Riviera

Le canton de Vaud veut croire au musée Chaplin

Canton et communes accordent un prêt de 10 millions. Vieux de plus de dix ans, le projet de Corsier pourrait sortir de sa paralysie

Le Manoir de Ban lui-même semble désespérer. A Corsier, au-dessus de Vevey, la maison craquelle par les petites crevasses des façades, semble pleurer des fissures sur les tapisseries de ses salons. Voilà plus de dix ans que les concepteurs du musée Chaplin, dit «Chaplin’s World», promettent la création d’un espace à la mémoire du cinéaste, décédé ici en 1977, après y avoir vécu vingt-cinq ans. L’annonce, ce lundi, d’un appui des collectivités publiques va-t-elle enfin débloquer le projet? Michael Chaplin, le fils aîné, ainsi que l’architecte Philippe Meylan, l’un des porteurs de l’idée, veulent y croire. Toutefois, le second prévient: «Je ne donne plus de date d’ouverture…» La première prédiction d’inauguration était pour 2005.

Le Conseil d’Etat accorde un prêt sans intérêt de 10 millions de francs, pour vingt-cinq ans. De fait, la somme est garantie à hauteur de 8 millions par les communes concernées, Corsier-sur-Vevey, Vevey et Montreux. Parce que l’ambition du «Chaplin’s World», selon le conseiller d’Etat à l’Economie Philippe Leuba, «bénéficiera à l’ensemble de l’économie touristique vaudoise». Ce sera «un outil important pour notre palette d’offres aux tour-opérateurs, dans la concurrence mondiale», renchérit le syndic de Montreux, Laurent ­Wehrli. Son homologue de Vevey Laurent Ballif évoque le «soutien large» aux fresques de Gilamont, ces images de Charlot peintes en octobre dernier sur des locatifs, pour illustrer l’intérêt populaire de la démarche.

Le soutien public atteindra ainsi près de 20% de l’addition totale de 55 millions. Les promoteurs ajoutent 20 millions de fonds propres et emprunts, et cherchent le solde auprès de sponsors – Nestlé s’est déjà engagé. Selon Philippe Meylan, dès lors que les législatifs communaux auront validé le prêt public, «le reste du financement sera assuré dans le mois qui vient». Les travaux pourraient commencer à l’automne, pour un accueil des premiers visiteurs vers mi-2014.

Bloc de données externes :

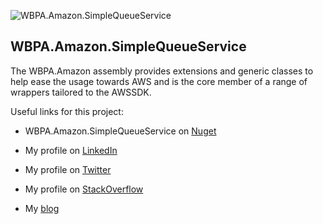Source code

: ![WBPA.Amazon.SimpleQueueService](https://nblcdn.net/themes/weubphoria.dk/nuget/wbpa-awssdk-sqs.png)

WBPA.Amazon.SimpleQueueService
----------------
The WBPA.Amazon assembly provides extensions and generic classes to help ease the usage towards AWS and is the core member of a range of wrappers tailored to the AWSSDK.

Useful links for this project:

* WBPA.Amazon.SimpleQueueService on [Nuget](https://www.nuget.org/packages/WBPA.Amazon.SimpleQueueService/)

* My profile on [LinkedIn](http://dk.linkedin.com/in/gimlichael)
* My profile on [Twitter](https://twitter.com/gimlichael)
* My profile on [StackOverflow](http://stackoverflow.com/users/175073/michael-mortensen)
* My [blog](http://www.cuemon.net/blog/)

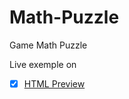 # Math-Puzzle
Game Math Puzzle

Live exemple on
- [x] [HTML Preview](https://cdn.rawgit.com/UrsuAndrei/Math-Puzzle/b30a3482/index.html)

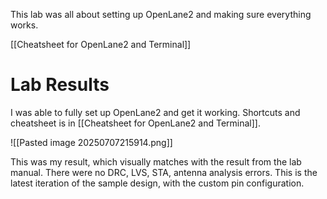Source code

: This lab was all about setting up OpenLane2 and making sure everything works.

[[Cheatsheet for OpenLane2 and Terminal]]
# Lab Results

I was able to fully set up OpenLane2 and get it working. Shortcuts and cheatsheet is in [[Cheatsheet for OpenLane2 and Terminal]]. 

![[Pasted image 20250707215914.png]]

This was my result, which visually matches with the result from the lab manual. There were no DRC, LVS, STA, antenna analysis errors. This is the latest iteration of the sample design, with the custom pin configuration.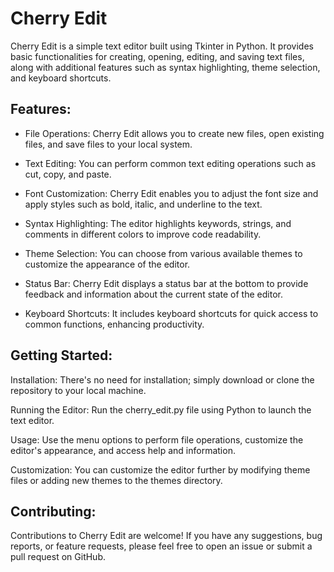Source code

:# Cherry Edit
Cherry Edit is a simple text editor built using Tkinter in Python. It provides basic functionalities for creating, opening, editing, and saving text files, along with additional features such as syntax highlighting, theme selection, and keyboard shortcuts.

## Features:
- File Operations: Cherry Edit allows you to create new files, open existing files, and save files to your local system.

- Text Editing: You can perform common text editing operations such as cut, copy, and paste.

- Font Customization: Cherry Edit enables you to adjust the font size and apply styles such as bold, italic, and underline to the text.

- Syntax Highlighting: The editor highlights keywords, strings, and comments in different colors to improve code readability.

- Theme Selection: You can choose from various available themes to customize the appearance of the editor.

- Status Bar: Cherry Edit displays a status bar at the bottom to provide feedback and information about the current state of the editor.

- Keyboard Shortcuts: It includes keyboard shortcuts for quick access to common functions, enhancing productivity.

## Getting Started:
Installation: There's no need for installation; simply download or clone the repository to your local machine.

Running the Editor: Run the cherry_edit.py file using Python to launch the text editor.

Usage: Use the menu options to perform file operations, customize the editor's appearance, and access help and information.

Customization: You can customize the editor further by modifying theme files or adding new themes to the themes directory.

## Contributing:
Contributions to Cherry Edit are welcome! If you have any suggestions, bug reports, or feature requests, please feel free to open an issue or submit a pull request on GitHub.
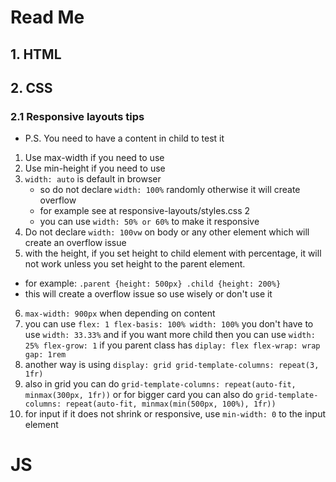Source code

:# Read Me

## 1. HTML

## 2. CSS

### 2.1 Responsive layouts tips
* P.S. You need to have a content in child to test it
 1. Use max-width if you need to use
 2. Use min-height if you need to use
 3. `width: auto` is default in browser
    - so do not declare `width: 100%` randomly otherwise it will create overflow
    - for example see at responsive-layouts/styles.css 2
    - you can use `width: 50% or 60%` to make it responsive
  4. Do not declare `width: 100vw` on body or any other element which will create an overflow issue
  5. with the height, if you set height to child element with percentage, it will not work unless you set height to the parent element.
   - for example: `.parent {height: 500px} .child {height: 200%}`
   - this will create a overflow issue so use wisely or don't use it
  6. `max-width: 900px` when depending on content
  7. you can use `flex: 1 flex-basis: 100% width: 100%` you don't have to use `width: 33.33%` and if you want more child then you can use `width: 25% flex-grow: 1` if you parent class has `diplay: flex flex-wrap: wrap gap: 1rem`
  8. another way is using `display: grid grid-template-columns: repeat(3, 1fr)`
  9. also in grid you can do `grid-template-columns: repeat(auto-fit, minmax(300px, 1fr))` or for bigger card you can also do `grid-template-columns: repeat(auto-fit, minmax(min(500px, 100%), 1fr))`
  10. for input if it does not shrink or responsive, use `min-width: 0` to the input element

# JS


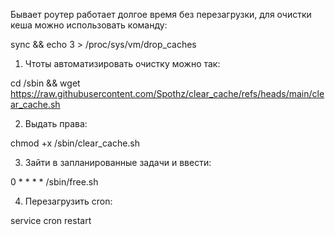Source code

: Бывает роутер работает долгое время без перезагрузки, для очистки кеша можно использовать команду:

sync && echo 3 > /proc/sys/vm/drop_caches

1. Чтоты автоматизировать очистку можно так:

cd /sbin && wget https://raw.githubusercontent.com/Spothz/clear_cache/refs/heads/main/clear_cache.sh

2. Выдать права:

chmod +x /sbin/clear_cache.sh

3. Зайти в запланированные задачи и ввести:

0 * * * * /sbin/free.sh

4. Перезагрузить cron:

service cron restart
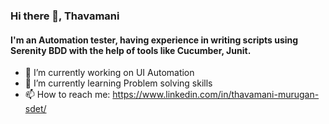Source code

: ### Hi there 👋, Thavamani 
#### I'm an Automation tester, having experience in writing scripts using Serenity BDD with the help of tools like Cucumber, Junit.

- 🔭 I’m currently working on UI Automation 
- 🌱 I’m currently learning Problem solving skills 
- 📫 How to reach me: https://www.linkedin.com/in/thavamani-murugan-sdet/
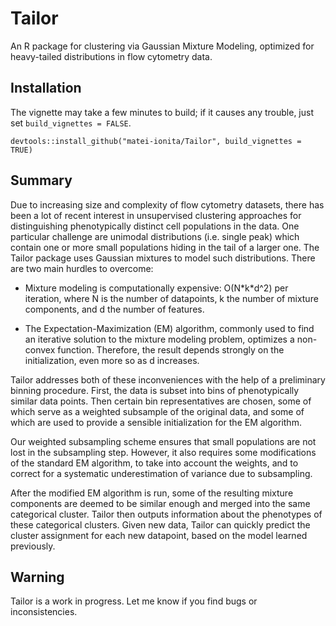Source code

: # Tailor
An R package for clustering via Gaussian Mixture Modeling, optimized for heavy-tailed distributions in flow cytometry data.

## Installation
The vignette may take a few minutes to build; if it causes any trouble, just set `build_vignettes = FALSE`.

`devtools::install_github("matei-ionita/Tailor", build_vignettes = TRUE)`

## Summary
Due to increasing size and complexity of flow cytometry datasets, there has been a lot of recent interest in unsupervised 
clustering approaches for distinguishing phenotypically distinct cell populations in the data. One particular challenge
are unimodal distributions (i.e. single peak) which contain one or more small populations hiding in the tail of a larger
one. The Tailor package uses Gaussian mixtures to model such distributions. There are two main hurdles to overcome:

* Mixture modeling is computationally expensive: O(N\*k\*d^2) per iteration, where N is the number of datapoints, k
the number of mixture components, and d the number of features.

* The Expectation-Maximization (EM) algorithm, commonly used to find an iterative solution to the mixture modeling problem,
optimizes a non-convex function. Therefore, the result depends strongly on the initialization, even more so as d increases.

Tailor addresses both of these inconveniences with the help of a preliminary binning procedure. First, the data is subset into
bins of phenotypically similar data points. Then certain bin representatives are chosen, some of which serve as a weighted
subsample of the original data, and some of which are used to provide a sensible initialization for the EM
algorithm.

Our weighted subsampling scheme ensures that small populations are not lost in the subsampling step. However, it also
requires some modifications of the standard EM algorithm, to take into account the weights, and
to correct for a systematic underestimation of variance due to subsampling.

After the modified EM algorithm is run, some of the resulting mixture components are deemed to be similar enough and merged 
into the same categorical cluster. Tailor then outputs information about the phenotypes of these categorical clusters.
Given new data, Tailor can quickly predict the cluster assignment for each new datapoint, based on the model learned previously.

## Warning
Tailor is a work in progress. Let me know if you find bugs or inconsistencies.
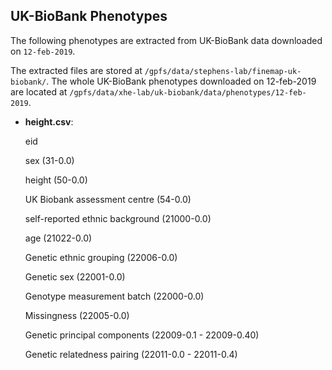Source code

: ## UK-BioBank Phenotypes

The following phenotypes are extracted from UK-BioBank data downloaded on `12-feb-2019`.

The extracted files are stored at `/gpfs/data/stephens-lab/finemap-uk-biobank/`. The whole UK-BioBank phenotypes downloaded on 12-feb-2019 are located at `/gpfs/data/xhe-lab/uk-biobank/data/phenotypes/12-feb-2019`.

  + **height.csv**: 
  
    eid
    
    sex (31-0.0)
    
    height (50-0.0)
    
    UK Biobank assessment centre (54-0.0)
    
    self-reported ethnic background (21000-0.0)
    
    age (21022-0.0)
    
    Genetic ethnic grouping (22006-0.0)
    
    Genetic sex (22001-0.0)
    
    Genotype measurement batch (22000-0.0)
    
    Missingness (22005-0.0)
    
    Genetic principal components (22009-0.1 - 22009-0.40)
    
    Genetic relatedness pairing (22011-0.0 - 22011-0.4)
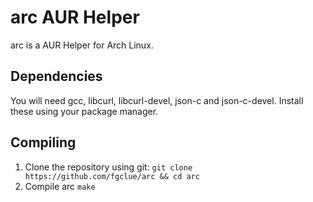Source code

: # arc AUR Helper
arc is a AUR Helper for Arch Linux.

## Dependencies
You will need gcc, libcurl, libcurl-devel, json-c and json-c-devel.
Install these using your package manager.

## Compiling
1. Clone the repository using git: `git clone https://github.com/fgclue/arc && cd arc`
2. Compile arc `make`
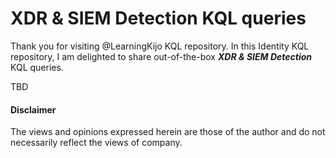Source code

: # XDR & SIEM Detection KQL queries
Thank you for visiting @LearningKijo KQL repository.
In this Identity KQL repository, I am delighted to share out-of-the-box ***XDR & SIEM Detection*** KQL queries. 

TBD

#### Disclaimer
The views and opinions expressed herein are those of the author and do not necessarily reflect the views of company.
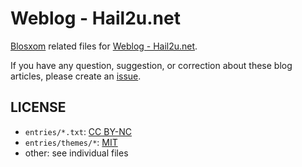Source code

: Weblog - Hail2u.net
===================

[Blosxom][1] related files for [Weblog - Hail2u.net][2].

If you have any question, suggestion, or correction about these blog articles,
please create an [issue][3].


LICENSE
-------

  - `entries/*.txt`: [CC BY-NC][4]
  - `entries/themes/*`: [MIT][5]
  - other: see individual files

[1]: http://blosxom.sourceforge.net/
[2]: http://hail2u.net/blog/
[3]: https://github.com/hail2u/hail2u.net-weblog/issues
[4]: http://creativecommons.org/licenses/by-nc/4.0/
[5]: http://hail2u.mit-license.org/2002
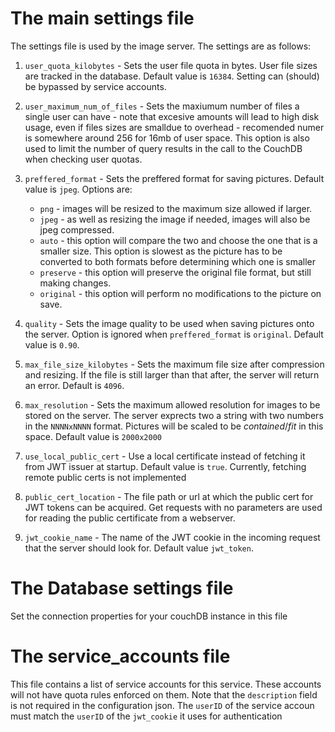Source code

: # The main settings file

The settings file is used by the image server. The settings are as follows:

1. `user_quota_kilobytes` - Sets the user file quota in bytes. User file sizes are tracked in the database. Default value is `16384`. Setting can (should) be bypassed by service accounts.

2. `user_maximum_num_of_files` - Sets the maxiumum number of files a single user can have - note that excesive amounts will lead to high disk usage, even if files sizes are smalldue to overhead - recomended numer is somewhere around 256 for 16mb of user space. This option is also used to limit the number of query results in the call to the CouchDB when checking user quotas.

3. `preffered_format` - Sets the preffered format for saving pictures. Default value is `jpeg`. Options are:
    * `png` - images will be resized to the maximum size allowed if larger.
    * `jpeg` - as well as resizing the image if needed, images will also be jpeg compressed.
    * `auto` - this option will compare the two and choose the one that is a smaller size. This option is slowest as the picture has to be converted to both formats before determining which one is smaller
    * `preserve` - this option will preserve the original file format, but still making changes.
    * `original` - this option will perform no modifications to the picture on save.

4. `quality` - Sets the image quality to be used when saving pictures onto the server. Option is ignored when `preffered_format` is `original`. Default value is `0.90`.

5. `max_file_size_kilobytes` - Sets the maximum file size after compression and resizing. If the file is still larger than that after, the server will return an error. Default is `4096`.

6. `max_resolution` - Sets the maximum allowed resolution for images to be stored on the server. The server exprects two a string with two numbers in the `NNNNxNNNN` format. Pictures will be scaled to be *contained*/*fit* in this space. Default value is `2000x2000` 

7. `use_local_public_cert` - Use a local certificate instead of fetching it from JWT issuer at startup. Default value is `true`. Currently, fetching remote public certs is not implemented

8. `public_cert_location` - The file path or url at which the public cert for JWT tokens can be acquired. Get requests with no parameters are used for reading the public certificate from a webserver.

9. `jwt_cookie_name` - The name of the JWT cookie in the incoming request that the server should look for. Default value `jwt_token`.

# The Database settings file
Set the connection properties for your couchDB instance in this file

# The service_accounts file
This file contains a list of service accounts for this service. These accounts will not have quota rules enforced on them. Note that the `description` field is not required in the configuration json. The `userID` of the service accoun must match the `userID` of the `jwt_cookie` it uses for authentication
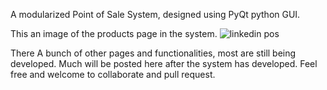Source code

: 
A modularized Point of Sale System, designed using PyQt python GUI.

This an image of the products page in the system. 
![linkedin pos](https://github.com/maundulaurent/PyQt-POS/assets/79078172/3e8fd512-1884-40be-81c4-21c93d6e421d)


There A bunch of other pages and functionalities, most are still being developed.
Much will be posted here after the system has developed. 
Feel free and welcome to collaborate and pull request.
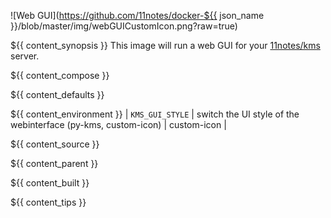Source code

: ![Web GUI](https://github.com/11notes/docker-${{ json_name }}/blob/master/img/webGUICustomIcon.png?raw=true)

${{ content_synopsis }} This image will run a web GUI for your [11notes/kms](https://hub.docker.com/r/11notes/kms) server.

${{ content_compose }}

${{ content_defaults }}

${{ content_environment }}
| `KMS_GUI_STYLE` | switch the UI style of the webinterface (py-kms, custom-icon) | custom-icon |

${{ content_source }}

${{ content_parent }}

${{ content_built }}

${{ content_tips }}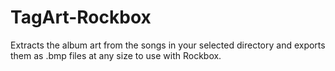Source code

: # TagArt-Rockbox
 Extracts the album art from the songs in your selected directory and exports them as .bmp files at any size to use with Rockbox.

Lueur d’espoir accordée par l’Etat, après des années de paralysie. Avec un sens aigu de l’euphémisme à la vaudoise, Philippe Leuba glisse que «ce projet n’a pas été facile à monter sur le plan des engagements publics. On en parle depuis des mois…» A cette aune, depuis près de 150 mois; le projet apparaît en 2000. Il est lancé officiellement en 2002. Ses promoteurs parlent alors de la création de l’Espace Musée Chaplin en 2005, pour 25 millions de francs. Une fois surmontées des divisions entre les descendants du cinéaste, il a fallu patienter face aux oppositions du voisinage. L’une en particulier, qui a remonté jusqu’au Tribunal fédéral. «Nous avons perdu cinq ans pour la ratification du plan de quartier», juge Philippe Meylan, qui ajoute encore une année afin de trouver une entente à propos des transports et des parkings. Fin 2007, après une première aide des communes sous forme de caution, la famille a perdu la propriété du domaine, racheté par des hommes d’affaires basés au Luxembourg.

La patience sera récompensée, plaide le concepteur Yves Durand, auquel s’est associé le scénographe François Confino. Le parcours prévu commencera par une visite du Manoir, qui offrira une exposition biographique. A côté de la demeure, dans le parc de 14 hectares, une vaste construction en grande partie en sous-sol – pas plus haute que les arbres, assurent les promoteurs, accueillera la reconstitution d’une rue du monde Charlot, longue de 30 mètres, ainsi qu’un studio de l’époque, comprenant la machine des Temps modernes, et une salle de projection.

Le plan d’affaires mise sur 300 000 visiteurs par an, presque autant que le château de Chillon, avec un seuil de rentabilité à environ 220 000 entrées. Danse des chiffres à l’image de celle des petits pains, pour faire rêver une région à propos d’une ouverture, un jour.